Joe Consorti, an analyst at The Bitcoin Layer and advisor to self-custody app Theya, released an incisive critique on the future of Ethereum
Analyst Joe Consorti has published a scathing critique on the future of Ethereum in comparison to Bitcoin, arguing that the former is facing a “slow and painful death.”
In his analysis, titled “The Slow & Painful Death of Ethereum,” Consorti compares the two leading cryptocurrencies, highlighting Ethereum's significant underperformance and declining market interest.
Highlighting the stark contrast in performance metrics between Ethereum and Bitcoin over the past year, Consorti points out that while ETH has suffered a 10.6% drop in value since January, BTC has recorded a substantial 42% increase. This divergence is further underscored by the ETH/BTC ratio, which has recently broken below the key 0.05 level.
According to Consorti, this ratio is more than just a number; it also represents the shifting balance of power in the crypto market.
"The more important gauge of the staying power of Ethereum, and all of “crypto” by extension, is ETH/BTC. By removing dollars from the denominator, we can clearly see that from a market dominance perspective, all of “crypto” is on life support.
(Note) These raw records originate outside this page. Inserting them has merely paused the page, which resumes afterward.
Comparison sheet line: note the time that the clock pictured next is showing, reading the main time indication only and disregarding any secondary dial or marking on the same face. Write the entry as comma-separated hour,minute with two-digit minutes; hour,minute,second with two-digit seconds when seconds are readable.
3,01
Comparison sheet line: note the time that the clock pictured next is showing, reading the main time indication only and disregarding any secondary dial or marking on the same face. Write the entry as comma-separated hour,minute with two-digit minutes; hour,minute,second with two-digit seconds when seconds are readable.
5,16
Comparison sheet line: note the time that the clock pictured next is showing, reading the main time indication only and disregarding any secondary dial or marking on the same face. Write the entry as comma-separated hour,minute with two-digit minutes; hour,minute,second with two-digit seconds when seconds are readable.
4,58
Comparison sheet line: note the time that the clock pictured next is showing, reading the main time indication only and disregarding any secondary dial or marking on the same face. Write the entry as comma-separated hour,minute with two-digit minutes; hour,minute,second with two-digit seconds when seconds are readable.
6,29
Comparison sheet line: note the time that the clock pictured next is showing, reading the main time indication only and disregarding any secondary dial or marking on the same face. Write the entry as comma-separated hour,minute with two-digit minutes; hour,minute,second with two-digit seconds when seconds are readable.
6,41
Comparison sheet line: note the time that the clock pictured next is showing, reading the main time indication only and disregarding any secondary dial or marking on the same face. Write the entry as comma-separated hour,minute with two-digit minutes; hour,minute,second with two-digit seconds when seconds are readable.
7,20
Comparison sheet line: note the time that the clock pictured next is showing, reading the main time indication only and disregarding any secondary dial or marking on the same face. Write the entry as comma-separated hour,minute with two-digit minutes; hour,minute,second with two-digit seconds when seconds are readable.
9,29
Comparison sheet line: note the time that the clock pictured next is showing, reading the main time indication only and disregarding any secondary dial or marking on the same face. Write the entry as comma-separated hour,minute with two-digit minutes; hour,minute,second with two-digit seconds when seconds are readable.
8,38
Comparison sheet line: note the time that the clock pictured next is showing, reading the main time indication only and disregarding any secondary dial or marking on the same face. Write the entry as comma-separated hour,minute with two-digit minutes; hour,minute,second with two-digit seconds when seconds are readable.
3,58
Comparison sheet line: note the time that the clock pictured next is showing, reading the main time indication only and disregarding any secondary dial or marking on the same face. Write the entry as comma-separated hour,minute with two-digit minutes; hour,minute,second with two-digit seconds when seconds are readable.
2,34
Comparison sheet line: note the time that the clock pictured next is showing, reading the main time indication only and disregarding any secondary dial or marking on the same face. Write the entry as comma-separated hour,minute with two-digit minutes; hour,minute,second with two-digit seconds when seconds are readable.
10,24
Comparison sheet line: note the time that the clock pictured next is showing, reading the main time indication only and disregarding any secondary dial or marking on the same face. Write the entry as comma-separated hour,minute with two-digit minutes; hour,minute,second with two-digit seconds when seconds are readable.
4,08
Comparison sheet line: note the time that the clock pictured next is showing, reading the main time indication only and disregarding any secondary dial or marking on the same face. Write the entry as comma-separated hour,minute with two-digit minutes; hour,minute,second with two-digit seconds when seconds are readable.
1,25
ETH/BTC has cratered through the key 0.05 level, an arbitrary threshold but crucial to the trading behavior of the two assets over the years."
Consorti attributes the differing performances to the contrasting narratives that have driven investor interest in both cryptocurrencies. While Ethereum's narrative has largely been built around its technological advancements and potential applications, ranging from smart contracts to decentralized finance, he suggests that this narrative is no longer resonating with investors as strongly as it once did, leading to diminished hype.
In Consorti's view, Bitcoin continues to attract investors with its clear value proposition of being a decentralized, finite digital asset, which he terms “absolute scarcity.” The analyst highlights the performance of the US spot Exchange Traded Funds (ETFs) to further illustrate this point.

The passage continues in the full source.